If not for the relatively new category of best animated feature, it might have had a best-picture nomination.
By JAKE COYLE
AP ENTERTAINMENT WRITER
NEW YORK — Among the tales of depravity and violence that dominate this year’s Academy Awards race sits the bright and shining “Ratatouille.” A rat never seemed so sanitized.
The Pixar film landed five Oscar nominations and was ranked by many critics as one of the year’s best, yet was never a serious contender for best picture. Instead, it was relegated to the relatively new category of best animated feature, which the academy began dolling out in 2002.
Directed by Brad Bird, “Ratatouille” has garnered an aggregate score of 96 on Metacritic.com, ranking it above “Pulp Fiction,” let alone this year’s best picture candidates: “No Country for Old Men,” “There Will Be Blood,” “Juno,” “Atonement” and “Michael Clayton.”

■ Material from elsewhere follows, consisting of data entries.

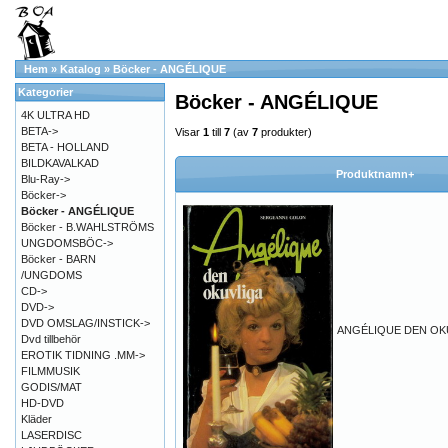
Hem
»
Katalog
»
Böcker - ANGÉLIQUE
Kategorier
Böcker - ANGÉLIQUE
4K ULTRA HD
BETA->
Visar
1
till
7
(av
7
produkter)
BETA - HOLLAND
BILDKAVALKAD
Produktnamn+
Blu-Ray->
Böcker->
Böcker - ANGÉLIQUE
Böcker - B.WAHLSTRÖMS
UNGDOMSBÖC->
Böcker - BARN
/UNGDOMS
CD->
DVD->
DVD OMSLAG/INSTICK->
ANGÉLIQUE DEN OK
Dvd tillbehör
EROTIK TIDNING .MM->
FILMMUSIK
GODIS/MAT
HD-DVD
Kläder
LASERDISC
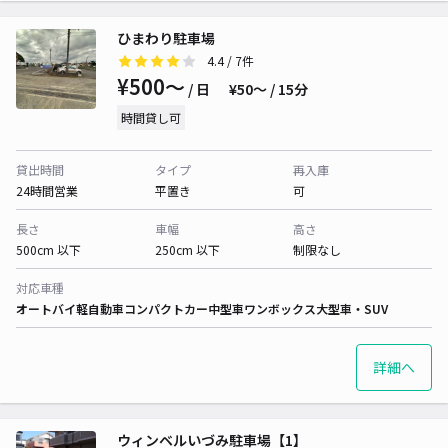
ひまわり駐車場
4.4
/ 7件
¥500〜
/ 日
¥50〜 / 15分
時間貸し可
貸出時間
タイプ
再入庫
24時間営業
平置き
可
長さ
車幅
高さ
500cm 以下
250cm 以下
制限なし
対応車種
オートバイ
軽自動車
コンパクトカー
中型車
ワンボックス
大型車・SUV
詳細へ
ウィンベルいづみ駐車場【1】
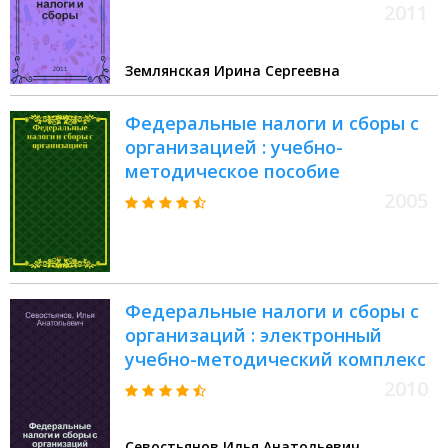
2011
Землянская Ирина Сергеевна
Федеральные налоги и сборы с
организацией : учебно-
методическое пособие
2005
Федеральные налоги и сборы с
организаций : электронный
учебно-методический комплекс
2010
Севостьянов Илья Анатольевич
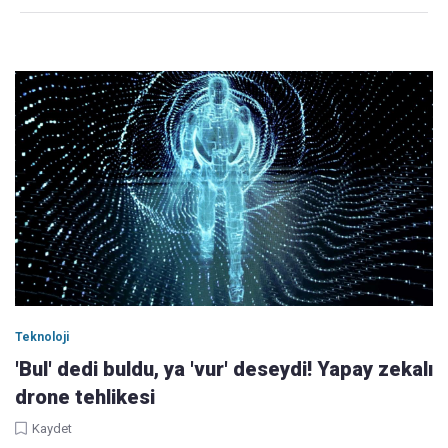
Teknoloji
'Bul' dedi buldu, ya 'vur' deseydi! Yapay zekalı
drone tehlikesi
Kaydet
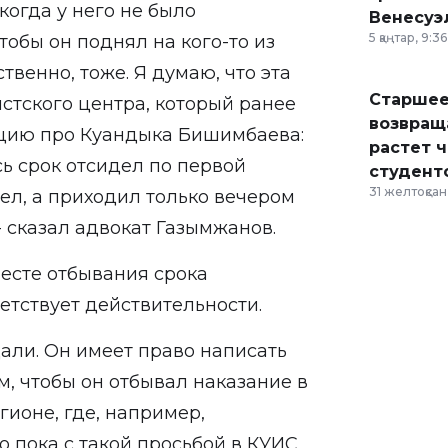
икогда у него не было
Венесуэ
5 қаңтар, 9:36
тобы он поднял на кого-то из
твенно, тоже. Я думаю, что эта
Старшее
стского центра, который ранее
возвраща
цию про Куандыка Бишимбаева:
растет 
сь срок отсидел по первой
студент
31 желтоқсан,
дел, а приходил только вечером
 - сказал адвокат Газымжанов.
месте отбывания срока
етствует действительности.
али. Он имеет право написать
м, чтобы он отбывал наказание в
ионе, где, например,
о пока с такой просьбой в КУИС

And its other nominations across three separate disciplines — best original screenplay, best score, best sound mixing and best sound editing — suggests the kind of broad consensus that often results in bigger awards such as best director or best picture.
Its five nominations rank as the most ever for a computer animated film, and rate second among all animated films, surpassed only by the six received by Disney’s “Beauty and the Beast.” That picture, done in the traditional Disney style in 1991, stands as the only animated film to ever be nominated for best picture.
If not for the best animated feature category, it’s safe to say “Ratatouille” would have been strongly considered for best picture. Brad Lewis, the film’s producer, is quick to point out that he has no sour grapes with the academy — and that he’s ecstatic about the five widespread nominations.
Still, he has to wonder.
“Ultimately, it makes it perhaps too convenient for people to look at an animated film from an isolated perspective,” said Lewis. “Somebody can say, ‘You know what? We have a place for that, so we don’t necessarily have to give it broader consideration.’”
Tom O’Neil, a columnist specializing in awards coverage for the Los Angeles Times’ “The Envelope” Web site, has pondered whether “Ratatouille” — which he calls the best reviewed movie of the year — is the equivalent of “Beauty and the Beast,” only it had to deal with the specialized category.
“Is this a case where it’s penalized and ghettoized because there’s a separate category for animated fare?” O’Neill said. “It seems to have the same respect in the industry and among film critics as ‘Beauty and the Beast.’”
“Ratatouille,” made by Walt Disney Company and its Pixar Animations Studios, is also not a conventional animated movie. Its framing is largely based on the techniques of classic filmmaking, and the story of a rat who dreams to be a chef has been called a Joycean “Portrait of the Artist as a Young Rat.”
“I don’t think people when they walk out of ‘Ratatouille’ the first thing that they’re thinking about is ‘I went and saw an animated film today,’” said Lewis. “It’s partly because we’re telling more sophisticated stories and I think it’s because we have a more sophisticated filmmaking tool.”
“Ratatouille” also has the support of that great international critical body: the French. The film, which is set in Paris and imbued with French culture, was No. 1 at France’s box office for six weeks in a row — surpassing a record set by “Titanic.” After making $206 million at the domestic box office, “Ratatouille” made $410 million internationally.
Those totals are much greater than any of the best picture nominees, which combined haven’t grossed as much domestically as “Ratatouille.”
New York Times film critic A.O. Scott listed “Ratatouille” as one of the five films that deserved to be nominated for best picture. He earlier called it “a nearly flawless piece of popular art, as well as one of the most persuasive portraits of an artist ever committed to film.”
That judgment is notable in part because it doesn’t make use of the word “animated.”